By Ben Ratskoff
Because Haredi communities have historically detached their work in Jewish law from the carceral Israeli state, their perspectives on incarceration seem worth exploring in order to imagine alternative political visions of abolitionist Jewish communities. Exploring Haredi perspectives does not mean romanticizing Haredi politics that often align with state racism or ignoring aspects of contemporary Haredi communities harmful to us. It does suggest, however, a Jewish political order grounded in intensive engagement with a wide breadth of Jewish texts and divergent from the Israeli state’s instrumentalization of the Torah. The work of liberation requires shifting and sometimes uneasy alliances; and Haredi perspectives, perhaps counter-intuitively, can suggest a space for often-antagonistic groups of Jews to imagine abolition together.
Rav Asher Weiss, widely considered one of the most erudite and sophisticated living scholars of Jewish law, was asked if he agreed with the assessment of another rabbi that punitive incarceration is a minhag ha’goyim—a tradition of non-Jews—and that we find nowhere in Jewish law that permits such incarceration. After all, the most obvious representation of incarceration in the Torah is Pharoah’s imprisonment of Joseph.
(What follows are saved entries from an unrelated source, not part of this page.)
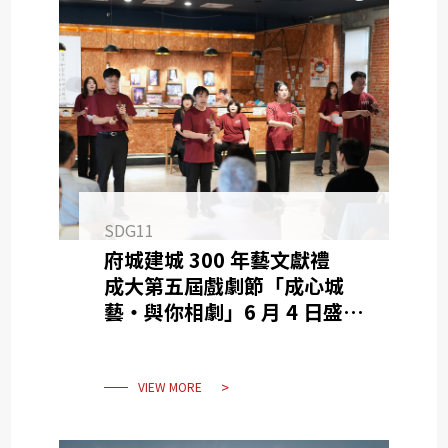
SDG11
府城建城 300 年藝文獻禮
成大第五屆戲劇節「成心城
藝・與你相劇」6 月 4 日盛大
開幕
VIEW MORE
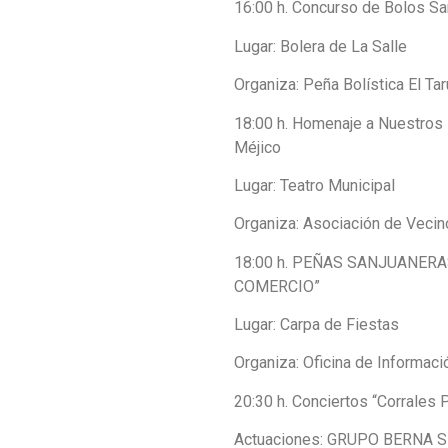
16:00 h. Concurso de Bolos Sa
Lugar: Bolera de La Salle
Organiza: Peña Bolística El T
18:00 h. Homenaje a Nuestros
Méjico
Lugar: Teatro Municipal
Organiza: Asociación de Veci
18:00 h. PEÑAS SANJUANER
COMERCIO”
Lugar: Carpa de Fiestas
Organiza: Oficina de Informac
20:30 h. Conciertos “Corrales 
Actuaciones: GRUPO BERNA 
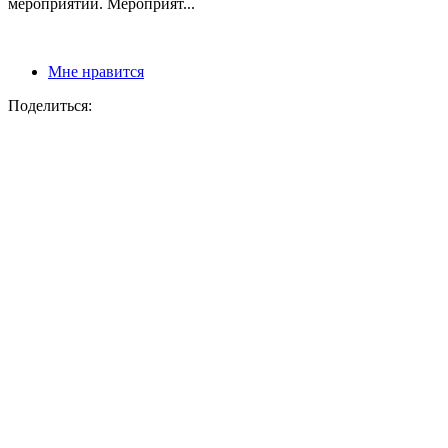
мероприятий. Мероприят...
Мне нравится
Поделиться:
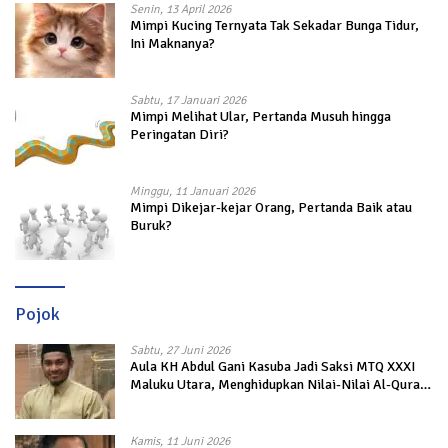
Senin, 13 April 2026
Mimpi Kucing Ternyata Tak Sekadar Bunga Tidur,
Ini Maknanya?
Sabtu, 17 Januari 2026
Mimpi Melihat Ular, Pertanda Musuh hingga
Peringatan Diri?
Minggu, 11 Januari 2026
Mimpi Dikejar-kejar Orang, Pertanda Baik atau
Buruk?
Pojok
Sabtu, 27 Juni 2026
Aula KH Abdul Gani Kasuba Jadi Saksi MTQ XXXI
Maluku Utara, Menghidupkan Nilai-Nilai Al-Quran
dalam Kehidupan
Kamis, 11 Juni 2026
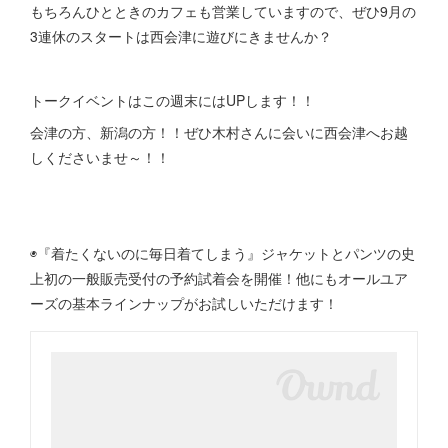
もちろんひとときのカフェも営業していますので、ぜひ9月の
3連休のスタートは西会津に遊びにきませんか？
トークイベントはこの週末にはUPします！！
会津の方、新潟の方！！ぜひ木村さんに会いに西会津へお越
しくださいませ～！！
◉『着たくないのに毎日着てしまう』ジャケットとパンツの史
上初の一般販売受付の予約試着会を開催！他にもオールユア
ーズの基本ラインナップがお試しいただけます！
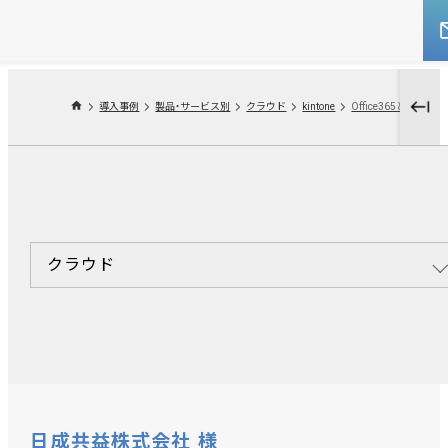
導入事例
製品・サービス別
クラウド
kintone
クラウド
日成共益株式会社 様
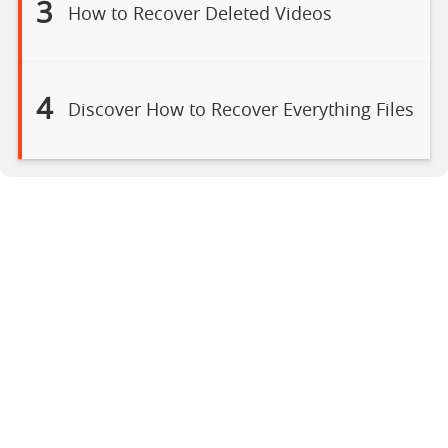
3
How to Recover Deleted Videos
4
Discover How to Recover Everything Files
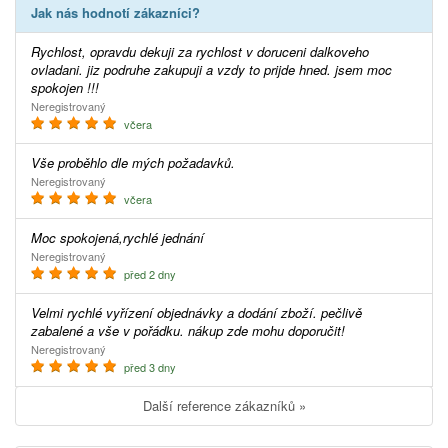
Jak nás hodnotí zákazníci?
Rychlost, opravdu dekuji za rychlost v doruceni dalkoveho
ovladani. jiz podruhe zakupuji a vzdy to prijde hned. jsem moc
spokojen !!!
Neregistrovaný
včera
Vše proběhlo dle mých požadavků.
Neregistrovaný
včera
Moc spokojená,rychlé jednání
Neregistrovaný
před 2 dny
Velmi rychlé vyřízení objednávky a dodání zboží. pečlivě
zabalené a vše v pořádku. nákup zde mohu doporučit!
Neregistrovaný
před 3 dny
Další reference zákazníků »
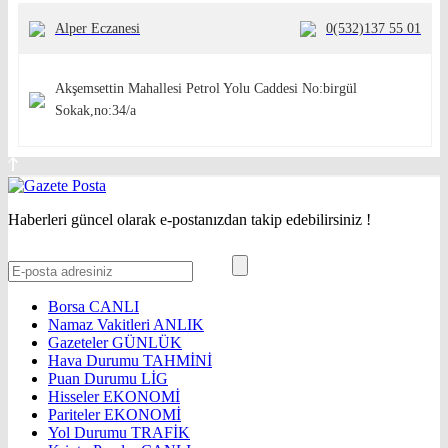
Alper Eczanesi
0(532)137 55 01
Akşemsettin Mahallesi Petrol Yolu Caddesi No:birgül
Sokak,no:34/a
Haberleri güncel olarak e-postanızdan takip edebilirsiniz !
Borsa
CANLI
Namaz Vakitleri
ANLIK
Gazeteler
GÜNLÜK
Hava Durumu
TAHMİNİ
Puan Durumu
LİG
Hisseler
EKONOMİ
Pariteler
EKONOMİ
Yol Durumu
TRAFİK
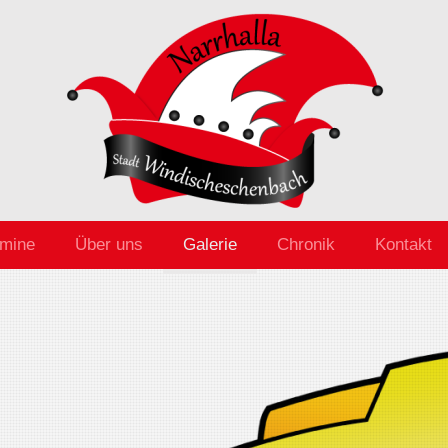
rmine
Über uns
Galerie
Chronik
Kontakt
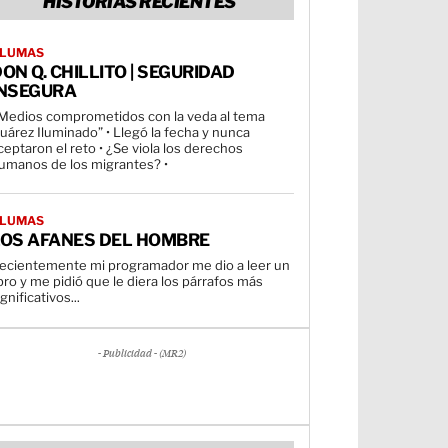
HISTORIAS RECIENTES
LUMAS
ON Q. CHILLITO | SEGURIDAD
INSEGURA
 Medios comprometidos con la veda al tema
Juárez Iluminado” • Llegó la fecha y nunca
ceptaron el reto • ¿Se viola los derechos
umanos de los migrantes? •
LUMAS
LOS AFANES DEL HOMBRE
ecientemente mi programador me dio a leer un
ibro y me pidió que le diera los párrafos más
ignificativos...
- Publicidad - (MR2)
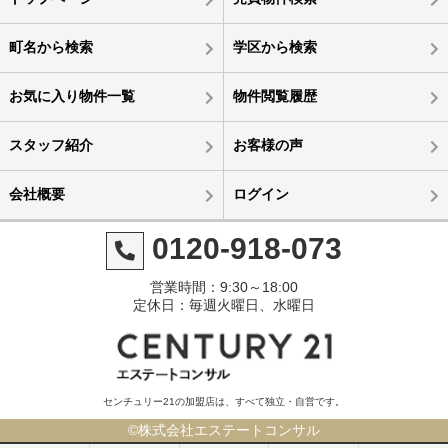
町名から検索
学区から検索
お気に入り物件一覧
物件閲覧履歴
スタッフ紹介
お客様の声
会社概要
ログイン
0120-918-073
営業時間：9:30～18:00
定休日：毎週火曜日、水曜日
センチュリー21の加盟店は、すべて独立・自営です。
©株式会社エステートコンサル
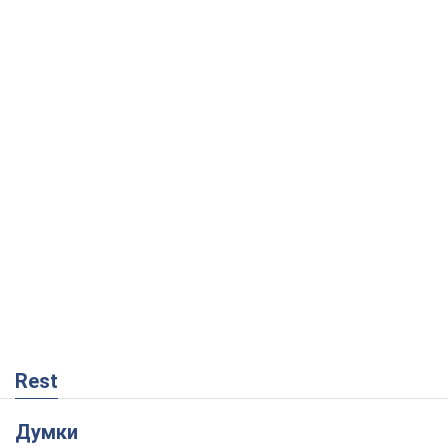
Rest
Думки
Кремль переносить війну в тил Європи:
під загрозою критична логістика
Віктор Ягун
9,5 т.
На якому боці історії виступає Дональд
Трамп?
Віктор Каспрук
7,8 т.
В Києві вирубали понад 300 великих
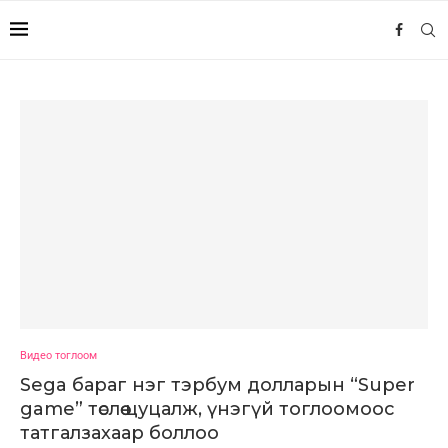
Видео тоглоом
Sega бараг нэг тэрбум долларын “Super
game” төслөө цуцалж, үнэгүй тоглоомоос
татгалзахаар боллоо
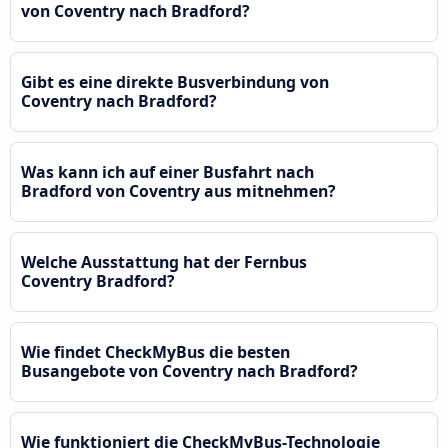
von Coventry nach Bradford?
Gibt es eine direkte Busverbindung von
Coventry nach Bradford?
Was kann ich auf einer Busfahrt nach
Bradford von Coventry aus mitnehmen?
Welche Ausstattung hat der Fernbus
Coventry Bradford?
Wie findet CheckMyBus die besten
Busangebote von Coventry nach Bradford?
Wie funktioniert die CheckMyBus-Technologie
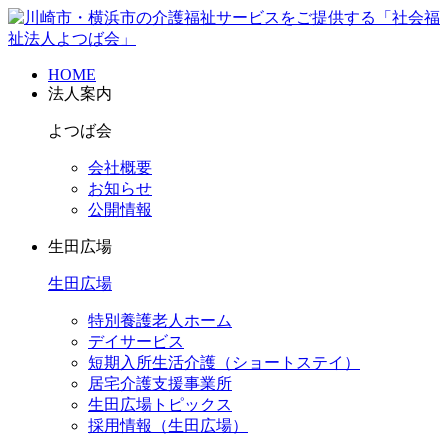
HOME
法人案内
よつば会
会社概要
お知らせ
公開情報
生田広場
生田広場
特別養護老人ホーム
デイサービス
短期入所生活介護（ショートステイ）
居宅介護支援事業所
生田広場トピックス
採用情報（生田広場）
In the Torah itself, we find incarceration explicitly legislated twice: by the man collecting wood on Shabbos and by the man who pronounced the ineffable divine name. However, based on debates in the Talmud and early Torah commentaries that address these two cases, Rav Asher explains that in both cases the incarceration does not appear as a form of retributive justice; and its application is extremely limited in scope. The incarceration is a temporary custody used only when the appropriate punishment for a crime is either unclear or requires further investigation and witnesses. Even in these uniquely-ambiguous cases, it would be forbidden to incarcerate a person based on the mere suspicion that they committed the crime. Further limiting incarceration’s application, these two cases pertain to capital offences, and Rav Asher finds no reliable source for expanding incarceration’s use beyond such. Historical examples of incarceration in Jewish communities do appear intermittently in the Talmud and subsequent halachic literature, but Rav Asher reviews these and concludes that they demonstrate the use of incarceration solely as a means—for example, to force a person with sufficient income to repay a loan—and not as a retributive end in itself. It is from within this space—the space between Jewish law’s refusal to legislate punitive incarceration and the present Israeli state’s instrumentalization of Jewish law for its own political ambitions—that I wish to imagine a political vision of Jewish abolition. This suggestion should not imply a pure return to the Torah’s legal system; after all, even without incarceration, there remains within this system the possibility of corporal and capital punishment as well as exclusions and erasures that wound myself, a queer Jew, and many others. But it does advocate creative and humble engagement with this legal system that developed in tension with the present carceral order, whether in the United States or Israel, and suggests the perhaps surprising spaces in which those working towards abolition might find both resources for the imagination as well as potential allies.